**Exercise instructions**
Every line below between the one holding "domain: al.com" and the one holding "Betting Odds: Donald", inclusive, should be copied exactly, and no other line.

**Materials provided**

■ ■ ■ ■

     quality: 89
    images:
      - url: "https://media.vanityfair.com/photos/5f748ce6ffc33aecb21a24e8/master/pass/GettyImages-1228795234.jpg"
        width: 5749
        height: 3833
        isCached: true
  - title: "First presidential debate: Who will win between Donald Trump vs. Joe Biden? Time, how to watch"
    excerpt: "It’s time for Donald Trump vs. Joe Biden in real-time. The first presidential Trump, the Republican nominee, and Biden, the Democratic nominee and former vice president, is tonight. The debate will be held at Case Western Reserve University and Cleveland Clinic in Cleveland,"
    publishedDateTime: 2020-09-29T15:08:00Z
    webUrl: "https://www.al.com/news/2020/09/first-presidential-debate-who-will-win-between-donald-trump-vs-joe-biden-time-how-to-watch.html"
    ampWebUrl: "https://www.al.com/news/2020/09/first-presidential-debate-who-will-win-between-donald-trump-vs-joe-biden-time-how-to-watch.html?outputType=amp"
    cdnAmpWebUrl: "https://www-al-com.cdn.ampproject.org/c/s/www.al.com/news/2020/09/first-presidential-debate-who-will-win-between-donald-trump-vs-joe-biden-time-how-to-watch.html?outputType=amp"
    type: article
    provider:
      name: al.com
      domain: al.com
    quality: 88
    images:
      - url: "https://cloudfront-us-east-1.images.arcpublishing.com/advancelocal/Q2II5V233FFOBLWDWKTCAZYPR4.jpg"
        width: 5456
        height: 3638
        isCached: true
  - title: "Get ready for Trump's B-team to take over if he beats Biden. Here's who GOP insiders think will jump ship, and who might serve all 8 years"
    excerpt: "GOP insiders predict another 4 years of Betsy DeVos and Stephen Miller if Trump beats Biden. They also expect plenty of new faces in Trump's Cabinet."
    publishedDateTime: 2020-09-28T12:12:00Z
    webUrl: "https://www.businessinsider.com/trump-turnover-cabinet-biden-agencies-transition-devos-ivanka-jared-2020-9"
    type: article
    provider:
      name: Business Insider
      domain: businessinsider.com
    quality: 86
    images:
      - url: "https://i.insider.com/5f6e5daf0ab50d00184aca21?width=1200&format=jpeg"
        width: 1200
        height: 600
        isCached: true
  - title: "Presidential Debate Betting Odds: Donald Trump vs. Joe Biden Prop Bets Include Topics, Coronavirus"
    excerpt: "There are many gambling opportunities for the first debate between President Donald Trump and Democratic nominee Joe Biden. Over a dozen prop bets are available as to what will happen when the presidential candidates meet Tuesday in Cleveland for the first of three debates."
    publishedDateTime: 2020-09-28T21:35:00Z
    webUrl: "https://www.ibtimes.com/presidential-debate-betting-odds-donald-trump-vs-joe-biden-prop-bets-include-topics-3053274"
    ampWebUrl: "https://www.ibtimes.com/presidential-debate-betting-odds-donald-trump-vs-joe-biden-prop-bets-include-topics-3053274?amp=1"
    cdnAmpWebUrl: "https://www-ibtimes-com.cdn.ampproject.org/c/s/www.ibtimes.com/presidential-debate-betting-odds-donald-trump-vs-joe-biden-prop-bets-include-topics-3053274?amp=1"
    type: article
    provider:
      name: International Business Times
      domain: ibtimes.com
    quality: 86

■ ■ ■ ■

**Result of the task**
      domain: al.com
    quality: 88
    images:
      - url: "https://cloudfront-us-east-1.images.arcpublishing.com/advancelocal/Q2II5V233FFOBLWDWKTCAZYPR4.jpg"
        width: 5456
        height: 3638
        isCached: true
  - title: "Get ready for Trump's B-team to take over if he beats Biden. Here's who GOP insiders think will jump ship, and who might serve all 8 years"
    excerpt: "GOP insiders predict another 4 years of Betsy DeVos and Stephen Miller if Trump beats Biden. They also expect plenty of new faces in Trump's Cabinet."
    publishedDateTime: 2020-09-28T12:12:00Z
    webUrl: "https://www.businessinsider.com/trump-turnover-cabinet-biden-agencies-transition-devos-ivanka-jared-2020-9"
    type: article
    provider:
      name: Business Insider
      domain: businessinsider.com
    quality: 86
    images:
      - url: "https://i.insider.com/5f6e5daf0ab50d00184aca21?width=1200&format=jpeg"
        width: 1200
        height: 600
        isCached: true
  - title: "Presidential Debate Betting Odds: Donald Trump vs. Joe Biden Prop Bets Include Topics, Coronavirus"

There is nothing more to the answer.